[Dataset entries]
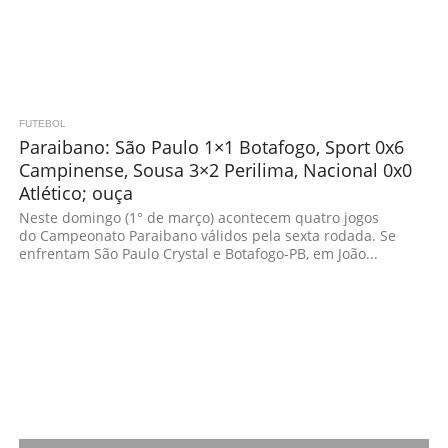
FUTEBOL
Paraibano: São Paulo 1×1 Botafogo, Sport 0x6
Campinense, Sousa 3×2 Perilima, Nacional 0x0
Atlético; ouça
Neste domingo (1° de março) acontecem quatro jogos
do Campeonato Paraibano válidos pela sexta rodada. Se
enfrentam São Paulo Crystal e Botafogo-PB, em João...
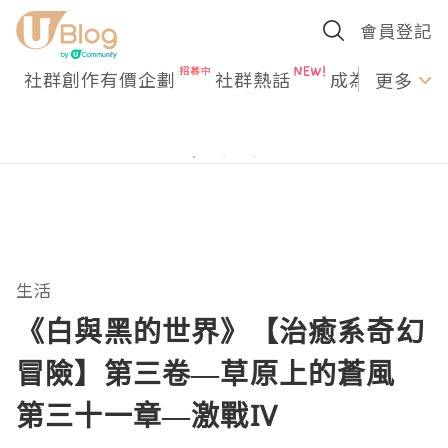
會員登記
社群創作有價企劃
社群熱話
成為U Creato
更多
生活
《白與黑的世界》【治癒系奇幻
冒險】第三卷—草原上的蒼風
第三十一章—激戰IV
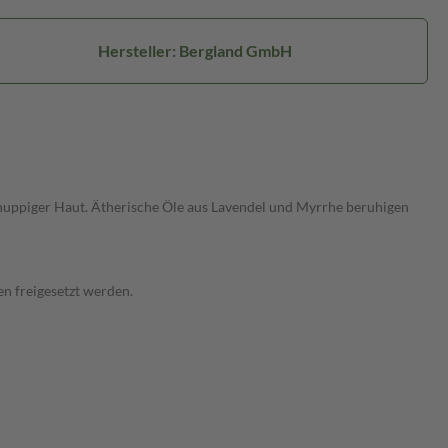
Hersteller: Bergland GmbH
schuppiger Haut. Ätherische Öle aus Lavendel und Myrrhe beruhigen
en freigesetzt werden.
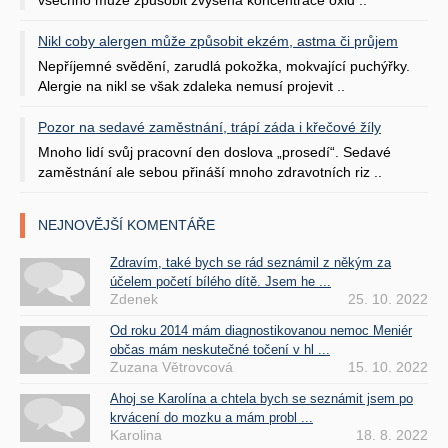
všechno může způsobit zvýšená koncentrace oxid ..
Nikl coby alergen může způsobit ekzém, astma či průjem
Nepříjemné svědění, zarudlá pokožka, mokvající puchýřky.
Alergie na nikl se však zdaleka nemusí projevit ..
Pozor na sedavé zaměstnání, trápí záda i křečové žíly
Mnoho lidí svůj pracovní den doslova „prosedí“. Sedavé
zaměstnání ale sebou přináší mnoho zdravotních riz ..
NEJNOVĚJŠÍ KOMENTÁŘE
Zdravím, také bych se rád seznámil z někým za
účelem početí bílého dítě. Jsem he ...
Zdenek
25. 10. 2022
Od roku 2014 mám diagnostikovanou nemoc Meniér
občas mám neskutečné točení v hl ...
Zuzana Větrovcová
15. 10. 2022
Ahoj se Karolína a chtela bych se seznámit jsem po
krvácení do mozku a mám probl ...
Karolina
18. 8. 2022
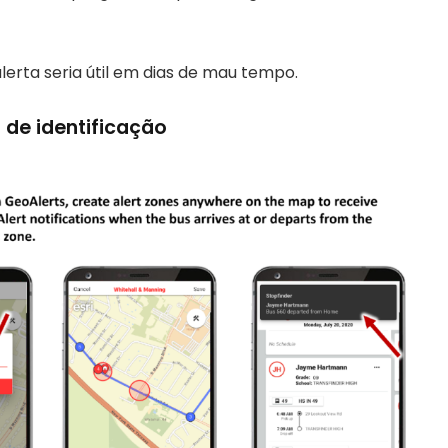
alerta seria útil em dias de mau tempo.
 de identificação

* * *

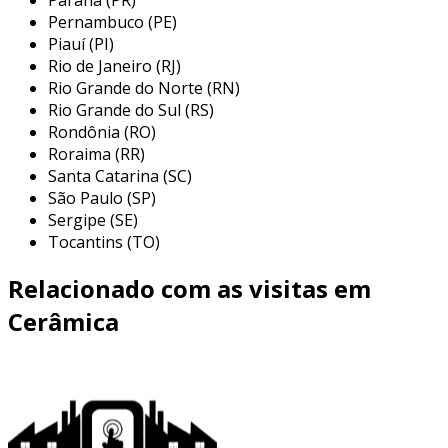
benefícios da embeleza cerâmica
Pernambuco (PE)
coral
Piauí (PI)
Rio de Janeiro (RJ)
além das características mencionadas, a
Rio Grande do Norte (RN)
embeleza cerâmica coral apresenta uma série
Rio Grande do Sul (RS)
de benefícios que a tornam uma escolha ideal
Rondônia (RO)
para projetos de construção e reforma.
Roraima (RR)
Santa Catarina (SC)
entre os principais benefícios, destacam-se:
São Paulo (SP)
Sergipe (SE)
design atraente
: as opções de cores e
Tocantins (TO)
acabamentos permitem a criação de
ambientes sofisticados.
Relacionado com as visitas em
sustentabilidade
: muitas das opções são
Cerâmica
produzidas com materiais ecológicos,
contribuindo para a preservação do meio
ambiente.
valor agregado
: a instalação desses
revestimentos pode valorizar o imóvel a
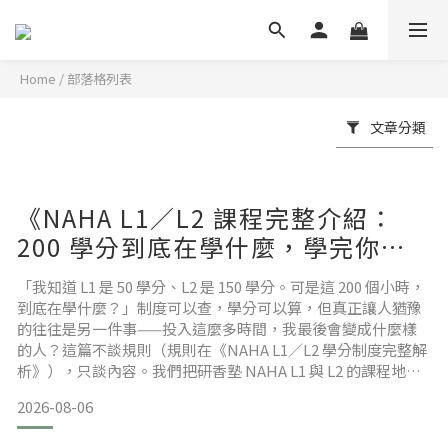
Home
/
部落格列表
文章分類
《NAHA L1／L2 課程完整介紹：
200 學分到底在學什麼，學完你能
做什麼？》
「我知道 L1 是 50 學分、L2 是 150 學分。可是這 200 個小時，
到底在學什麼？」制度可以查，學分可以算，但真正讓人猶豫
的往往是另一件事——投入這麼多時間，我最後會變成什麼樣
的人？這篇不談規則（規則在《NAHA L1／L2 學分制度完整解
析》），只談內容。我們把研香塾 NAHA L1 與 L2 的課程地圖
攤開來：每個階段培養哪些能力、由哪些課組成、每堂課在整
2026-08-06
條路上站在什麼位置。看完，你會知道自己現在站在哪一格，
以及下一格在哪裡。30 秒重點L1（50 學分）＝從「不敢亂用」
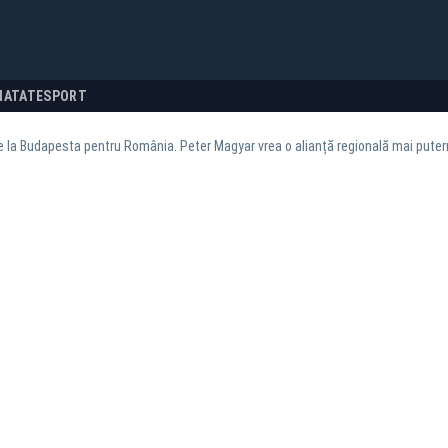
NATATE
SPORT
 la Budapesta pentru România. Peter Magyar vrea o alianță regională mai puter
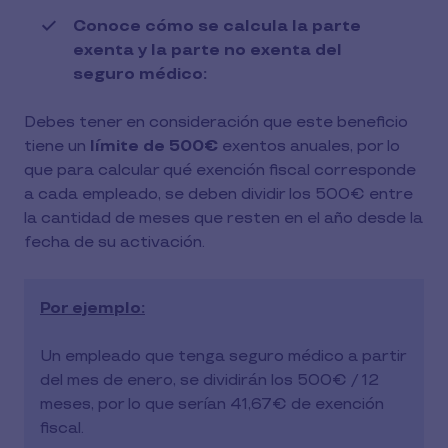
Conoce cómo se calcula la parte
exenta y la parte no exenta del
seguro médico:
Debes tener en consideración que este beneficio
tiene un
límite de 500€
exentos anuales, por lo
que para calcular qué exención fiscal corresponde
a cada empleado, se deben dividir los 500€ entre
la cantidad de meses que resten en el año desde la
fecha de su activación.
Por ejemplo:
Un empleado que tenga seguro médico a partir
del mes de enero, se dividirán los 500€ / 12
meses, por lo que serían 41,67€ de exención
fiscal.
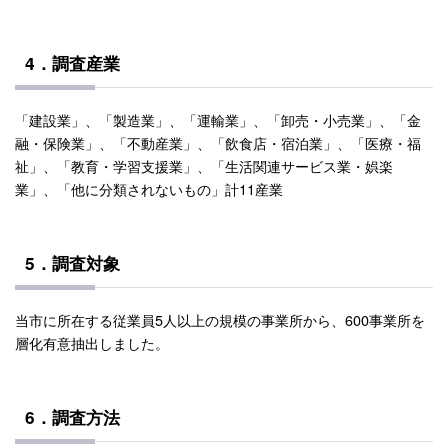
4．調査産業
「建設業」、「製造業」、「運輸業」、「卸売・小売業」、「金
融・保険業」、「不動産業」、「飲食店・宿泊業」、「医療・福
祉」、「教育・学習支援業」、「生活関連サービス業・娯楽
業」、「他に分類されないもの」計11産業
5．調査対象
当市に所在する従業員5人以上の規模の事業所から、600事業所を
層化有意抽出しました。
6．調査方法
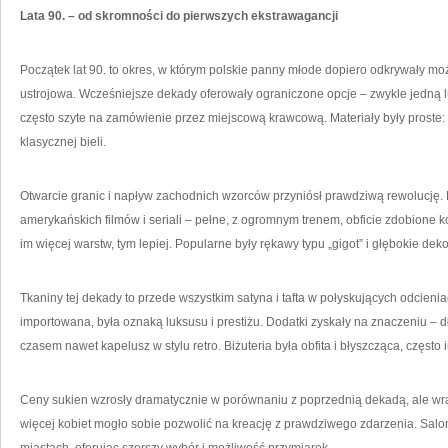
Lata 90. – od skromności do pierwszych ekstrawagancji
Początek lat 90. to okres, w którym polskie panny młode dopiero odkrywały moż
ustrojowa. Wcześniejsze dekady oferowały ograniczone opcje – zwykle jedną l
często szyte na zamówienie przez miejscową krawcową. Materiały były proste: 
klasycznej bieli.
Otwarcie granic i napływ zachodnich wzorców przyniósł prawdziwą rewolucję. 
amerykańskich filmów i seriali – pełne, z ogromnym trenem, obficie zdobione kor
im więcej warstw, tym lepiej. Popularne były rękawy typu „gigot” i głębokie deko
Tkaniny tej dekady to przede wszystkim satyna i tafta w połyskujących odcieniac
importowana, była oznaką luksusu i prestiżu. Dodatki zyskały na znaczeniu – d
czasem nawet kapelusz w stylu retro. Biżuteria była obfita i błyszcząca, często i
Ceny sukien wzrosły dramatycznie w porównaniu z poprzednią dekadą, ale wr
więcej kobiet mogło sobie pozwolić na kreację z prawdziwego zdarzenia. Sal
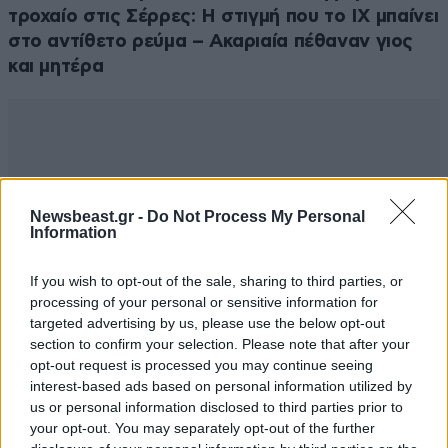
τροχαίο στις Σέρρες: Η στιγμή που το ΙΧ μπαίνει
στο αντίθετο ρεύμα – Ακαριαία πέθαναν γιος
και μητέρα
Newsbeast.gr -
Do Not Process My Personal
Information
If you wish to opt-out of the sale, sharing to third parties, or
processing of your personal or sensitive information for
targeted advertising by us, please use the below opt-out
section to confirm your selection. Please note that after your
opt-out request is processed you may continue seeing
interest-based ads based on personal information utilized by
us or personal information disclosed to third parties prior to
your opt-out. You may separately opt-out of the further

==

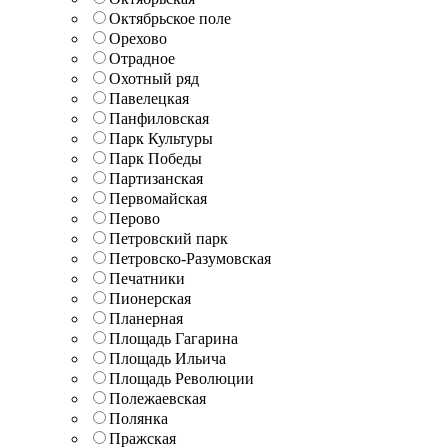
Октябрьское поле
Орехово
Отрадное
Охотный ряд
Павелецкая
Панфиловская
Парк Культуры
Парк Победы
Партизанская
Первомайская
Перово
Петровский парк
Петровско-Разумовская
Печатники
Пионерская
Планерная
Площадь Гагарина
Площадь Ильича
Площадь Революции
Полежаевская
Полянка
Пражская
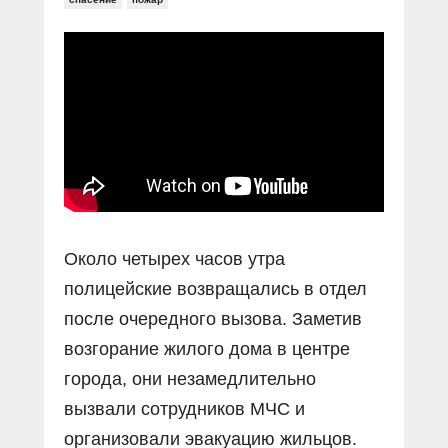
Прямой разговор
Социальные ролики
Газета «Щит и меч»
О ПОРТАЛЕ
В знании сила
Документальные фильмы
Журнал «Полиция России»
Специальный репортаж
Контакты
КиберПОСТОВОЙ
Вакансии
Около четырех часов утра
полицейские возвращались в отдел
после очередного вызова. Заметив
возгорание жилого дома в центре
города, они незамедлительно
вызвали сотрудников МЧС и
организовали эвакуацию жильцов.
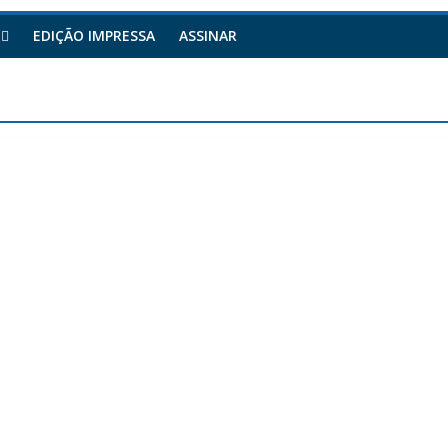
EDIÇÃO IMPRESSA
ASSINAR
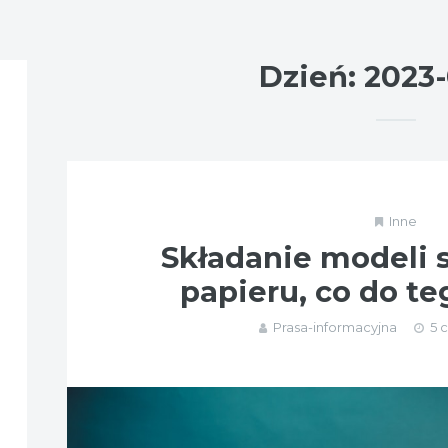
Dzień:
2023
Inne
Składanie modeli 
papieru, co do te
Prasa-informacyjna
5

▶ **WORK ORDER**: Please find every line in the material above that contains the string "seguro", and copy each of those lines out.

▶ **OUTPUT FOR THIS TASK**:
seguro médico:
Un empleado que tenga seguro médico a partir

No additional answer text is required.